Der zehnte Jahrestag der Gründung des HRJS BuH wird von der Forderung begleitet, sowohl die Auswahl der Richter als auch die Zusammensetzung und die Wahl des HRJS BuH selbst zu reformieren. Genau hier treffen zwei Konzepte aufeinander: Das erste Konzept wurde vom Justizministerium von BiH mit dem Vorschlag artikuliert, dem Ministerium (der Politik) den Vorrang zu sichern, das zweite, das den Richtern (der Fachwelt) den Vorrang gibt, wurde vom HRJS BuH artikuliert. Obwohl beide Modelle auf vernünftigen Grundlagen basieren, die rechtsvergleichende Lösungen beinhalten, scheint das entscheidende Argument in der bosnischen Demokratie zu liegen. Entscheidungen der parlamentarischen Gremien in BiH hebeln die Grundvoraussetzung der demokratischen Entscheidungsprozesse — die Mehrheits entscheidung — aus. Es ist ein demokratisches Modell, das nicht mit der rechtsstaatlichen Vorstellung von der Geltung allgemeiner Gesetze, welche den volonté genéralé ausdrücken, gleichgesetzt werden kann. Einer solchen Demokratie ist daher nicht zu trauen: Die institutionelle Sicherstellung der richterlichen Unabhängigkeit muss unter dem beherrschenden Einfluss der Fachwelt (Richter/Staatsanwälte) bleiben.
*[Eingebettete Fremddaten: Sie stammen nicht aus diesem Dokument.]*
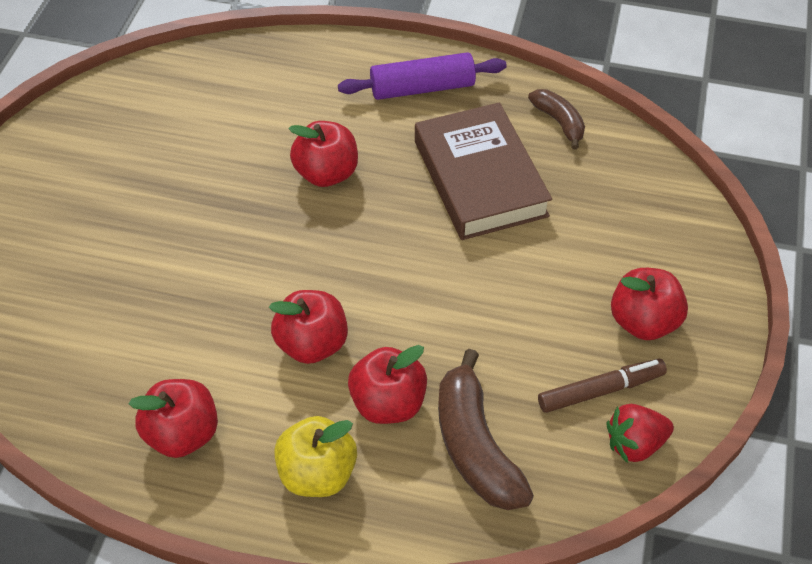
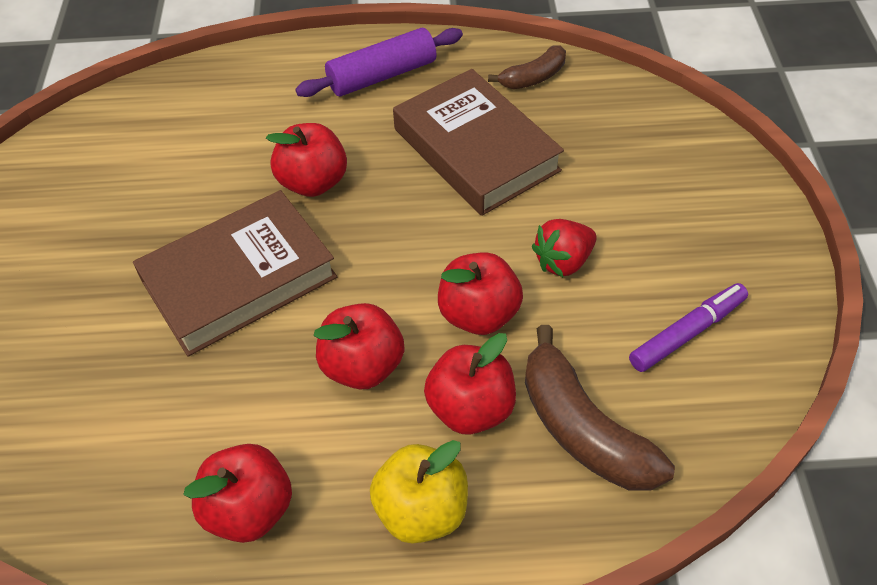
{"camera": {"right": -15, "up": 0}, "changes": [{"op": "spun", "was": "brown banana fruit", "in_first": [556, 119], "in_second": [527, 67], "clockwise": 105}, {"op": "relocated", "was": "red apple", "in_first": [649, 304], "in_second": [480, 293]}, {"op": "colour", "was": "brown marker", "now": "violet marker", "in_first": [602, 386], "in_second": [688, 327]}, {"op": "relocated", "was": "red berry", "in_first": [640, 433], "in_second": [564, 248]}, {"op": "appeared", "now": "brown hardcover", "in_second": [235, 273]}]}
Zum Jubiläum ist es sinnvoll über die Mitglieder des HRJS BuH und über das Disziplinarverfahren nachzudenken. Obwohl man, außer in Ausnahmefällen, am Ende seiner Karriere von diesem Phänomen nicht öffentlich spricht, ist es bekannt, dass die Mitgliedschaft in diesem Gremium für die persönliche Karriereentwicklung eingesetzt wird. Nur eine geringe Zahl von Mitgliedern des HRJS BuH gehen auf jene Position zurück, von der sie gekommen sind. Die Mitgliedschaft wird als Vorteil bei der Einstellung und Beförderung zu höheren Ebenen, sogar als eine große Möglichkeit für die Beschäftigung von Verwandten, Freunden oder politischen Gleichgesinnten wahrgenommen. Mitglieder, die Anwälte sind, können sich sicher sein, dass sich die Quote der von ihnen gewonnen Verfahren erhöhen wird. Das Disziplin-arverfahren gilt heute unter den Richtern als Mittel zum Ausschalten aller Kritik des HRJS BuH, von den Bürgern wird es als aussichtsloses bürokratisches Verfahren wahrgenommen. Die Reform dieses Gremiums wird nicht nur das am besten geeignete Modell auswählen, sondern auch genau diese Elemente berücksichtigen müssen.

Aus diesem Grund sollte man sich noch einmal an die kroatische Lösung erinnern, wonach die Mitglieder des staatlichen Justizrates weder für eine Tätigkeit an einem höherinstanzlichen Gericht noch für die Tätigkeit als Gerichts­präsident vorgeschlagen werden können, solange sie dem Justizrat angehören. Diese Bestimmung sollte angesichts der Unternehmens­bzw. Familienstrukturen, die in der bosnischen Justiz vorherrschen, an die örtlichen Bedingungen angepasst, durch analoge Einschränkungen für Blutsverwandtschaft und Heirat ergänzt und um eine zeitliche Beschränkung des Mandates erweitert werden. Der Reform der Auswahl der Richter und Staatsanwälte muss eine Reform des Disziplinarverfahrens mit einer Präzisierung der Rechte der Mitglieder des HRJS BuH folgen. Eine genaue Identifizierung der Schwachstellen kann nur von „innen“ kommen — die Richter sind am Zug! Ein neues Gesetz und eine neue Zusammensetzung des HRJS BuH sind dringend nötig.